Diberitakan sebelumnya mantan anggota DPRD Kuansing, Andi Nurbai terkait adanya keterlibatan APH dalam kegiatan Tambang emas Ilegal di Kuansing, semakin hangat diperbincangkan di ruang publik.

Masyarakat tentu bertanya-tanya, siapa sih aparat penegak hukum yang dimaksud mantan anggota DPRD Kuansing itu. Sebab, di akun sosial media milik Andi Nurbai II itu disebut "adanya kegiatan Ilegal Penambangan Emas Tanpa Izin (PETI) yang dilakukan oleh salah Satu Oknum APH."
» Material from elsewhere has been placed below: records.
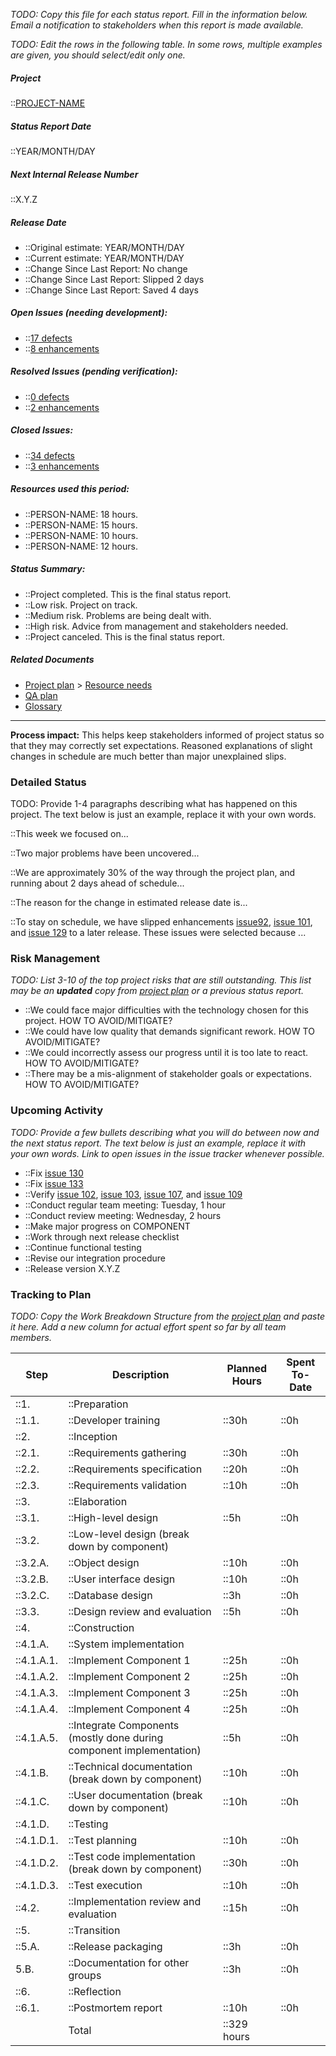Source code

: *TODO: Copy this file for each status report. Fill in the information
below. Email a notification to stakeholders when this report is made
available.*

*TODO: Edit the rows in the following table. In some rows, multiple
examples are given, you should select/edit only one.*

##### Project

::[PROJECT-NAME](Home)

##### Status Report Date

::YEAR/MONTH/DAY

##### Next Internal Release Number

::X.Y.Z

##### Release Date

- ::Original estimate: YEAR/MONTH/DAY
- ::Current estimate: YEAR/MONTH/DAY
- ::Change Since Last Report: No change
- ::Change Since Last Report: Slipped 2 days
- ::Change Since Last Report: Saved 4 days

##### Open Issues (needing development):

- ::[17 defects](ISSUE-TRACKER-QUERY)
- ::[8 enhancements](#)

##### Resolved Issues (pending verification):

- ::[0 defects](#)
- ::[2 enhancements](#)

##### Closed Issues:

- ::[34 defects](#)
- ::[3 enhancements](#)

##### Resources used this period:

- ::PERSON-NAME: 18 hours.
- ::PERSON-NAME: 15 hours.
- ::PERSON-NAME: 10 hours.
- ::PERSON-NAME: 12 hours.

##### Status Summary:

- ::Project completed. This is the final status report.
- ::Low risk. Project on track.
- ::Medium risk. Problems are being dealt with.
- ::High risk. Advice from management and stakeholders needed.
- ::Project canceled. This is the final status report.

##### Related Documents

- [Project plan](Project-Plan) > [Resource needs](Resource-Needs)
- [QA plan](QA-Plan)
- [Glossary](Glossary)

---

**Process impact:** This helps keep stakeholders informed of project
status so that they may correctly set expectations. Reasoned
explanations of slight changes in schedule are much better than major
unexplained slips.

### Detailed Status

TODO: Provide 1-4 paragraphs describing what has happened on this
project. The text below is just an example, replace it with your own
words.

::This week we focused on...

::Two major problems have been uncovered...

::We are approximately 30% of the way through the project plan, and running about 2 days ahead of schedule...

::The reason for the change in estimated release date is...

::To stay on schedule, we have slipped enhancements [issue92](ISSUE-TRACKER-URL),
[issue 101](ISSUE-TRACKER-URL), and [issue 129](ISSUE-TRACKER-URL) to a later
release. These issues were selected because ...

### Risk Management

*TODO: List 3-10 of the top project risks that are still outstanding.
This list may be an **updated** copy from [project plan](Project-Plan.html#Risk-Management)
or a previous status report.*

- ::We could face major difficulties with the technology chosen for
  this project. HOW TO AVOID/MITIGATE?
- ::We could have low quality that demands significant rework. HOW TO
  AVOID/MITIGATE?
- ::We could incorrectly assess our progress until it is too late
  to react. HOW TO AVOID/MITIGATE?
- ::There may be a mis-alignment of stakeholder goals or expectations.
  HOW TO AVOID/MITIGATE?

### Upcoming Activity

*TODO: Provide a few bullets describing what you will do between now and
the next status report. The text below is just an example, replace it
with your own words. Link to open issues in the issue tracker whenever
possible.*

- ::Fix [issue 130](ISSUE-TRACKER-URL)
- ::Fix [issue 133](ISSUE-TRACKER-URL)
- ::Verify [issue 102](ISSUE-TRACKER-URL), [issue 103](ISSUE-TRACKER-URL), 
    [issue 107](ISSUE-TRACKER-URL), and [issue 109](ISSUE-TRACKER-URL)
- ::Conduct regular team meeting: Tuesday, 1 hour
- ::Conduct review meeting: Wednesday, 2 hours
- ::Make major progress on COMPONENT
- ::Work through next release checklist
- ::Continue functional testing
- ::Revise our integration procedure
- ::Release version X.Y.Z

### Tracking to Plan

*TODO: Copy the Work Breakdown Structure from the [project plan](Project-Plan) and paste it here.
Add a new column for actual effort spent so far by all team members.*

| Step       | Description                                                          | Planned Hours | Spent To-Date |
|------------|----------------------------------------------------------------------|---------------|---------------|
| ::1.       | ::Preparation                                                        |               |               |
| ::1.1.     | ::Developer training                                                 | ::30h         | ::0h          |
| ::2.       | ::Inception                                                          |               |               |
| ::2.1.     | ::Requirements gathering                                             | ::30h         | ::0h          |
| ::2.2.     | ::Requirements specification                                         | ::20h         | ::0h          |
| ::2.3.     | ::Requirements validation                                            | ::10h         | ::0h          |
| ::3.       | ::Elaboration                                                        |               |               |
| ::3.1.     | ::High-level design                                                  | ::5h          |::0h           |
| ::3.2.     | ::Low-level design (break down by component)                         |               |               |
| ::3.2.A.   | ::Object design                                                      | ::10h         | ::0h          |
| ::3.2.B.   | ::User interface design                                              | ::10h         | ::0h          |
| ::3.2.C.   | ::Database design                                                    | ::3h          | ::0h          |
| ::3.3.     | ::Design review and evaluation                                       | ::5h          | ::0h          |
| ::4.       | ::Construction                                                       |               |               |
| ::4.1.A.   | ::System implementation                                              |               |               |
| ::4.1.A.1. | ::Implement Component 1                                              | ::25h         | ::0h          |
| ::4.1.A.2. | ::Implement Component 2                                              | ::25h         | ::0h          |
| ::4.1.A.3. | ::Implement Component 3                                              | ::25h         | ::0h          |
| ::4.1.A.4. | ::Implement Component 4                                              | ::25h         | ::0h          |
| ::4.1.A.5. | ::Integrate Components (mostly done during component implementation) | ::5h          | ::0h          |
| ::4.1.B.   | ::Technical documentation (break down by component)                  | ::10h         | ::0h          |
| ::4.1.C.   | ::User documentation (break down by component)                       | ::10h         | ::0h          |
| ::4.1.D.   | ::Testing                                                            |               |               |
| ::4.1.D.1. | ::Test planning                                                      | ::10h         | ::0h          |
| ::4.1.D.2. | ::Test code implementation (break down by component)                 | ::30h         | ::0h          |
| ::4.1.D.3. | ::Test execution                                                     | ::10h         | ::0h          |
| ::4.2.     | ::Implementation review and evaluation                               | ::15h         | ::0h          |
| ::5.       | ::Transition                                                         |               |               |
| ::5.A.     | ::Release packaging                                                  | ::3h          | ::0h          |
| 5.B.       | ::Documentation for other groups                                     | ::3h          | ::0h          |
| ::6.       | ::Reflection                                                         |               |               |
| ::6.1.     | ::Postmortem report                                                  | ::10h         | ::0h          |
|            | Total                                                                | ::329 hours   |               |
Kemudian, Andi Nurbai juga menyebut "tidak adanya keperdulian terhadap kegiatan ilegal Penambangan Emas Tanpa Izin dari semua kalangan termasuk Media, apakah pelaku dan pemodal itu kebal hukum? Sehingga tidak ada yang berani menangkap apakah di karenakan mantan APH juga dan sudah di kondisikan," tanya Andi Nurbai

Setelah ditelusuri, ternyata oknum Aparat penegak hukum yang dimaksud Andi Nurbai tersebut berinisial MK. Dari dulu APH berinisial MK tersebut memang sudah booming diperbincangkan bahwa ia yang bermain PETI di Desa Serosa Kecamatan Hulu Kuantan.

Setelah menerima informasi tersebut, ranahriau.com langsung melakukan upaya konfirmasi kepada APH yang ditudingkan tersebut, kemudian ia membantah bahwa tudingan itu tidak benar.

" Itu yang punya adik abg. Ia tentara. Kalau menyebut ibunya Manik, bolehlah. Tapi jangan anaknya dibawa-bawa," kata MK.

MK mengaku tidak pernah mengetahui persoalan PETI di lahan kebun sawitnya di Serosa itu. Sebab, sambung dia, kebun tersebut dikelola oleh ibu bersama adiknya.

" bagaimana aku mau mengetahui. Banyak yang mau aku pikirkan. Kebun ku ada disitu, tidak berani aku memupuk. Kenapa ? kalau aku kesitu, apa kejadian pasti aku kenak," ujarnya.

MK juga merasa heran, Kenapa selama ini APH yang dibawa-bawa. "APH begini, APH begitu ada apa. Selama ini pak abu yang main, tanpa sepengetahuan anaknya yang polwan, apakah harus kenak anaknya, Kan tidak," ujar MK menandaskan.